Reasoning Models Generate Societies of Thought
Junsol Kim, Shiyang Lai, Nino Scherrer, Blaise Agüera y Arcas, James Evans
TL;DR
The paper demonstrates that advanced reasoning models organize internal thought as a 'society of thought'—a structured, multi-voice dialogue with diverse personalities and expertise. This social-like organization correlates with higher reasoning accuracy, is measurable via conversational behaviours and socio-emotional roles, and can be causally enhanced through steering of specific internal features. Reinforcement learning experiments show that conversational scaffolding accelerates the emergence of reasoning strategies and enables cross-domain transfer, suggesting a general principle: diversity and structured interaction among internal voices accelerates problem solving. Together, these findings point to a computational parallel to human collective intelligence and motivate new architectural and training strategies that harness internal diversity to improve AI reasoning and generalization.
Abstract
Large language models have achieved remarkable capabilities across domains, yet mechanisms underlying sophisticated reasoning remain elusive. Recent reasoning models outperform comparable instruction-tuned models on complex cognitive tasks, attributed to extended computation through longer chains of thought.
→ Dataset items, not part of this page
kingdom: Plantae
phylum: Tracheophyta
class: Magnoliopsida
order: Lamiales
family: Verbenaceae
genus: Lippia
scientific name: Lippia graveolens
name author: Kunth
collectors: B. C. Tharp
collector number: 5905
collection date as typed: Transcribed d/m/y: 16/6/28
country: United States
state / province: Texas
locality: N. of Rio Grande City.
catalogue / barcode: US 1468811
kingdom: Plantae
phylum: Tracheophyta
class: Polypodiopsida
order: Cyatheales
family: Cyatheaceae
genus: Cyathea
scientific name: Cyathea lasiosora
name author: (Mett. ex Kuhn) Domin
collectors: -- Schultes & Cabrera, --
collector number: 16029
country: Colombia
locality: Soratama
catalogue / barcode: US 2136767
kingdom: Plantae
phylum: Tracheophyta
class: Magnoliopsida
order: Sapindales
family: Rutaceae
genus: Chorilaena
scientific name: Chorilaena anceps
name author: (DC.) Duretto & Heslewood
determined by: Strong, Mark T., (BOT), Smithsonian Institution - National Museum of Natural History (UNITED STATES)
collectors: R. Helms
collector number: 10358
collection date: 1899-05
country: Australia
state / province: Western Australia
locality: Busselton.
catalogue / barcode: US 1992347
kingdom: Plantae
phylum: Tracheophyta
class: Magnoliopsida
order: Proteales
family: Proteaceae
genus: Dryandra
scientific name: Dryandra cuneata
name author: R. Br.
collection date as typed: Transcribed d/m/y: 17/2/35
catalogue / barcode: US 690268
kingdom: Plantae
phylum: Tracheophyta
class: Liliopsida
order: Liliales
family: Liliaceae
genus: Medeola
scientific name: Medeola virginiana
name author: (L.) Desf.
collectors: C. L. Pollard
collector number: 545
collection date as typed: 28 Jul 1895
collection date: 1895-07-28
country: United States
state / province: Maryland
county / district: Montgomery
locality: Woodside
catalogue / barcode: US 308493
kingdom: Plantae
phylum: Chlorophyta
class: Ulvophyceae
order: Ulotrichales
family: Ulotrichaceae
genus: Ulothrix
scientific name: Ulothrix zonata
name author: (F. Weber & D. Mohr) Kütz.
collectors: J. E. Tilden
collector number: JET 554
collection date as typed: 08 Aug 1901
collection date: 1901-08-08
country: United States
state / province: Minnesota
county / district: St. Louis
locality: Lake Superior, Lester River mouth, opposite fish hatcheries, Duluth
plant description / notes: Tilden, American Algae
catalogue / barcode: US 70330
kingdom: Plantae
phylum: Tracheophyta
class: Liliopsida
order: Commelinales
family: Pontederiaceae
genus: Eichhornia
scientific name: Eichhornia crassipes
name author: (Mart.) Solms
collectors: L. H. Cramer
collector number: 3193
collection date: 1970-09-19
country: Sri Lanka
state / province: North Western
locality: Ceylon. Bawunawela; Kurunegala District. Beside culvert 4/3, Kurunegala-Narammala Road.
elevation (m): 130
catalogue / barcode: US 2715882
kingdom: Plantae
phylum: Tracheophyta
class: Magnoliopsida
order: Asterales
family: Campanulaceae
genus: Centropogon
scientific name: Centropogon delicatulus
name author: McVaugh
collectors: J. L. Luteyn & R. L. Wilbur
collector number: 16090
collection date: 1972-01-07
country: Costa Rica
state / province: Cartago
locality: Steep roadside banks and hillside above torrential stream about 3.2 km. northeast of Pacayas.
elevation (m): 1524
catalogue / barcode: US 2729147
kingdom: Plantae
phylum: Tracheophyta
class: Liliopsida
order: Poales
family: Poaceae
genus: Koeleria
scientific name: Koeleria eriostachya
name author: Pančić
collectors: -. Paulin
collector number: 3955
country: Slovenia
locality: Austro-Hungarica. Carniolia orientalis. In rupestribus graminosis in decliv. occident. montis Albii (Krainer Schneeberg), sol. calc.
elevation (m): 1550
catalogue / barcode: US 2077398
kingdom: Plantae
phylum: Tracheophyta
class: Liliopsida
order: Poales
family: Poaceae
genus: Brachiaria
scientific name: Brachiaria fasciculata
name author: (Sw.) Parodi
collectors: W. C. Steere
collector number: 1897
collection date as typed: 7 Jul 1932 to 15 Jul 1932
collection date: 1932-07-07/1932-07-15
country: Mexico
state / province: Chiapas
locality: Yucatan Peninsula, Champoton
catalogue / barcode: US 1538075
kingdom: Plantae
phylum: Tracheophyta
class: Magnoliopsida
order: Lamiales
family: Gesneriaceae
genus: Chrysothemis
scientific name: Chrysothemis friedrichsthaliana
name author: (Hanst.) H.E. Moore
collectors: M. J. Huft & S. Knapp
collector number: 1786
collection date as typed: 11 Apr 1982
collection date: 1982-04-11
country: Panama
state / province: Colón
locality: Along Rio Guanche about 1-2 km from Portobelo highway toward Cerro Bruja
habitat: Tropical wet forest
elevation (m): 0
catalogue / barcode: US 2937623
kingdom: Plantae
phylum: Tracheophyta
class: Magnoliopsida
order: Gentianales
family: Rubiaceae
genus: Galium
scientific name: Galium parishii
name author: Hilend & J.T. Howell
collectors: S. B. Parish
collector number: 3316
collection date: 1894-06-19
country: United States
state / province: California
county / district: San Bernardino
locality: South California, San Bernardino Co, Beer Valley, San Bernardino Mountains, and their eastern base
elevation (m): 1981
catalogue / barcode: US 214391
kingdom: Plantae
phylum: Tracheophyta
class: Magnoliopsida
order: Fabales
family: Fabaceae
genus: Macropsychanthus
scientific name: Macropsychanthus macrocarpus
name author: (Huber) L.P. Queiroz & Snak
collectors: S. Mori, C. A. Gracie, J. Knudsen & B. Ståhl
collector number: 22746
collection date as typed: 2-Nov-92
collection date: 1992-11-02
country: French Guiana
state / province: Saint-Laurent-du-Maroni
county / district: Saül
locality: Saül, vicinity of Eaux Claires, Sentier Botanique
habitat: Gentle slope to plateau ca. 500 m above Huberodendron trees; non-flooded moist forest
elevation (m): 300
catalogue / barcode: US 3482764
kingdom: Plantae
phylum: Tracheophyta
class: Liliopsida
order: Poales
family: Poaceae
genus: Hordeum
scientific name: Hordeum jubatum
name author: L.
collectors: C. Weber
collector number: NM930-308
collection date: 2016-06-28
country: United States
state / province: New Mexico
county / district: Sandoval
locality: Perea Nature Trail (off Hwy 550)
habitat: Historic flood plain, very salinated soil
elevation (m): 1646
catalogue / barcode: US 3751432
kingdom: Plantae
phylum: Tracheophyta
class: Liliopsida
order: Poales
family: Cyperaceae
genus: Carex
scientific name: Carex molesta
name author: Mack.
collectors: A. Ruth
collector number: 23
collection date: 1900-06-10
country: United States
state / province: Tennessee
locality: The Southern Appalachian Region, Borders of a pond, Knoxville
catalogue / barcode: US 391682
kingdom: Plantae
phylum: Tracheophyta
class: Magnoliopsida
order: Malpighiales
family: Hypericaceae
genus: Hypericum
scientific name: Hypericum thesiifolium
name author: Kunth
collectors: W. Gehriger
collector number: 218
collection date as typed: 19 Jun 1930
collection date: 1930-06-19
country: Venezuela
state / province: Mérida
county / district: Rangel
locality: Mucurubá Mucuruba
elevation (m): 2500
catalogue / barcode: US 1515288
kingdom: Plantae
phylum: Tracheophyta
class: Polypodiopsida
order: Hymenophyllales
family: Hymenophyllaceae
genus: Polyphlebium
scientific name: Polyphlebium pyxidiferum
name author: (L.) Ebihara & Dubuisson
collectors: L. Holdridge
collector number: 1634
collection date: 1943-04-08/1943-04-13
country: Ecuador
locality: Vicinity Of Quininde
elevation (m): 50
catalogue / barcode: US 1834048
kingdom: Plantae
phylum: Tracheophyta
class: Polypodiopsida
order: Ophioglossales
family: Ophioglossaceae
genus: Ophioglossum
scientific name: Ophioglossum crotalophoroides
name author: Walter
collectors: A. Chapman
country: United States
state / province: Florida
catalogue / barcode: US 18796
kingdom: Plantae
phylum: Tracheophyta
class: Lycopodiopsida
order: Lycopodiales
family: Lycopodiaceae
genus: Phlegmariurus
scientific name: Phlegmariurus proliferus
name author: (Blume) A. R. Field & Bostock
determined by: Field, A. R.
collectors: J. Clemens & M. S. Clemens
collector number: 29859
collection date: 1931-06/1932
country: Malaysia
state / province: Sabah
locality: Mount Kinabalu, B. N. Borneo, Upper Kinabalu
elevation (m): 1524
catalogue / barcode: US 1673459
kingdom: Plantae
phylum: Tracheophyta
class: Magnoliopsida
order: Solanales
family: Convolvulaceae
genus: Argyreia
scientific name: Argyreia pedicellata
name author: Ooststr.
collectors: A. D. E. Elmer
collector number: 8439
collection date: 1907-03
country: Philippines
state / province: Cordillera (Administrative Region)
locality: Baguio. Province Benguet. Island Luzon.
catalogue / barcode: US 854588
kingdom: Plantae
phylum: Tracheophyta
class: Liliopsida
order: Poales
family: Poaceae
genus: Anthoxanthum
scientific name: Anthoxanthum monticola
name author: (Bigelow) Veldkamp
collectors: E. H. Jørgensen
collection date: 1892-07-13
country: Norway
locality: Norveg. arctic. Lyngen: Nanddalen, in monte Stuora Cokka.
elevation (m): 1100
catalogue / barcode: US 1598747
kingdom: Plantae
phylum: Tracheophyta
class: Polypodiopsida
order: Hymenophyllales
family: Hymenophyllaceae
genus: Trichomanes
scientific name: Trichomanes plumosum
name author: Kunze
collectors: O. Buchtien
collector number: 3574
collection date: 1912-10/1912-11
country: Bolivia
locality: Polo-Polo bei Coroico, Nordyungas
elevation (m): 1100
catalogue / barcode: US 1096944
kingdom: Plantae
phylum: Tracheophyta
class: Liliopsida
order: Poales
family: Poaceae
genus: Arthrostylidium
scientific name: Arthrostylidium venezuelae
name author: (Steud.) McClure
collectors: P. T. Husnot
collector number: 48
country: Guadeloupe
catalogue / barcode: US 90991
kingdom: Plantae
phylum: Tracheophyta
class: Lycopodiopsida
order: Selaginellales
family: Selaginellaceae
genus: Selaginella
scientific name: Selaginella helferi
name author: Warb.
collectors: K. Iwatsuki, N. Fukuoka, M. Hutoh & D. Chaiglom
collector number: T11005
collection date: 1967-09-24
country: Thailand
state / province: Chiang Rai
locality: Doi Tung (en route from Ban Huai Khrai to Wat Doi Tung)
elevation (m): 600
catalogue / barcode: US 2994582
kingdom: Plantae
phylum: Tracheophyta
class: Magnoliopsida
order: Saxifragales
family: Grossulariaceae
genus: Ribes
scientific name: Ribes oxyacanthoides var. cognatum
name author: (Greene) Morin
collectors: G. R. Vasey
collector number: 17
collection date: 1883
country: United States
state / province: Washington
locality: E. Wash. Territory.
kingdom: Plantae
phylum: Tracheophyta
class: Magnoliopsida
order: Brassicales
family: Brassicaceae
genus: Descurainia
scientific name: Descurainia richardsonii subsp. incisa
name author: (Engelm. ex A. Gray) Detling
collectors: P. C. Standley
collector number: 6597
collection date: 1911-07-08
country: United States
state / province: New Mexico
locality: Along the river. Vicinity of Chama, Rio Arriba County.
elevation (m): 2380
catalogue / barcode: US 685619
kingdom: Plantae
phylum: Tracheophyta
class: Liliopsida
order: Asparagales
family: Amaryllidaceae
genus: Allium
Here we show that enhanced reasoning emerges not from extended computation alone, but from simulating multi-agent-like interactions -- a society of thought -- which enables diversification and debate among internal cognitive perspectives characterized by distinct personality traits and domain expertise. Through quantitative analysis and mechanistic interpretability methods applied to reasoning traces, we find that reasoning models like DeepSeek-R1 and QwQ-32B exhibit much greater perspective diversity than instruction-tuned models, activating broader conflict between heterogeneous personality- and expertise-related features during reasoning. This multi-agent structure manifests in conversational behaviors, including question-answering, perspective shifts, and the reconciliation of conflicting views, and in socio-emotional roles that characterize sharp back-and-forth conversations, together accounting for the accuracy advantage in reasoning tasks. Controlled reinforcement learning experiments reveal that base models increase conversational behaviors when rewarded solely for reasoning accuracy, and fine-tuning models with conversational scaffolding accelerates reasoning improvement over base models. These findings indicate that the social organization of thought enables effective exploration of solution spaces. We suggest that reasoning models establish a computational parallel to collective intelligence in human groups, where diversity enables superior problem-solving when systematically structured, which suggests new opportunities for agent organization to harness the wisdom of crowds.